Why I was contacted by Anti-Muhammad Filmmaker
By Walid Shoebat
The controversy over the anti-Muhammad video the Obama administration attempted to blame for the attack in Benghazi on 9/11/12, resurfaced recently when an exhaustive New York Times piece doubled down on the involvement of that video. In his December 28, 2013 piece, Cairo Bureau Chief David Kirkpatrick blamed the video again.
It is for this reason that I felt compelled to come forward about a recent phone call I received from the maker of that video.
Several weeks ago, I was contacted by none other than the maker of the Innocence of Muslims, Nakoula Basseley Nakoula. When I asked him how he was able to get my private number, he told me something that was later proven to be false. In light of Kirkpatrick’s journalistic malpractice and Nakoula’s untruthfulness, there is one aspect to that conversation that I feel must be conveyed.
Nakoula wanted me to help him clear the name of my cousin, Eiad Salameh, with whom Nakoula still communicates. Though there is plenty more, that is as far as I am willing to go about the details of our conversation.
But that is quite a bombshell all by itself.
About one month after the Benghazi attacks, Jessica Chasmar at the Washington Times published my claims. A short time later, another reputable journalist at the Times – Kerry Picket – asked some very tough questions about the curious handling of Nakoula’s case by the Feds.
As we have written before, Nakoula has a longtime partnership with Eiad. Ever since the video was introduced into the Benghazi controversy, Nakoula has been portrayed as the victim in a free speech battle. Conservative media has decried his treatment by the Obama administration, saying he was made an example of for making the video but this could all be the result of a political stunt.
If this were true, why had he worked with my cousin – a Muslim fundamentalist who hates Coptic Christians – for so long? Better still, why would he contact me more than a year later in order to help Eiad? In 2011, the Canadian authorities attempted to hand Eiad over to the U.S. Feds on a silver platter but they wouldn’t take him.

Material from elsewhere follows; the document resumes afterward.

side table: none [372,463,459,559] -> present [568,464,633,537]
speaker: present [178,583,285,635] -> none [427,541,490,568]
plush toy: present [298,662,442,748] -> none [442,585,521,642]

This is indeed curious when one considers that Nakoula was given a reduced sentence in 2010 in order to help the Feds nab Eiad Salameh. If the Feds took no interest in Eiad after the Canadians arrested him, why was Nakoula given a lighter sentence?
Getting off easy was not new to Nakoula. In 1997, he was arrested over his involvement in a drug ring that included a terrorist organization.
The Daily Beast reported that Nakoula got off so easy that it was suspicious:
Nakoula nonetheless only spent just two days in jail, getting off with three years’ probation when he could have gotten hard time.
“Sounds like he’s an informant,” observes a law-enforcement official familiar such matters, though not with the particulars of this case.
The bust came around the time the feds were launching Operation Mountain Express, which would become a huge investigation into pseudoephedrine-dealing involving numerous people of a Middle Eastern background. The authorities initially insisted there were no links to terrorism, but suddenly switched and decided that a chunk of the money was going to Hizbullah.
One of the subplots to the controversy over the video was that the actors were deceived. Inflammatory words they never said during the filming of the video were dubbed in later. Does this sound like the work of an honest Christian who is trying to tell the truth about Islam? Deceit is a tenet of Islam, not of Christianity.
My cousin Eiad is a Muslim fundamentalist who hates Coptic Christians. Why would Nakoula be trying to help him to this day?
If Nakoula was willing to deceive actors, would he not be willing to deceive westerners into believing that the movie was produced as part of Christian activism? Knowing Eiad the way I do, it’s the only real explanation I can think of that would explain my cousin’s willingness to partner with Nakoula for so long.
Of all the anti-Islamic materials and content that is available for Muslims to get enraged by, why would the very shoddy work of a man with longstanding, verifiable ties to a Muslim fundamentalist who should despise him? Under the Obama administration, beginning in 2009, the federal government knows both Eiad and Nakoula quite well.
In fact, well enough to make Benghazi about a video.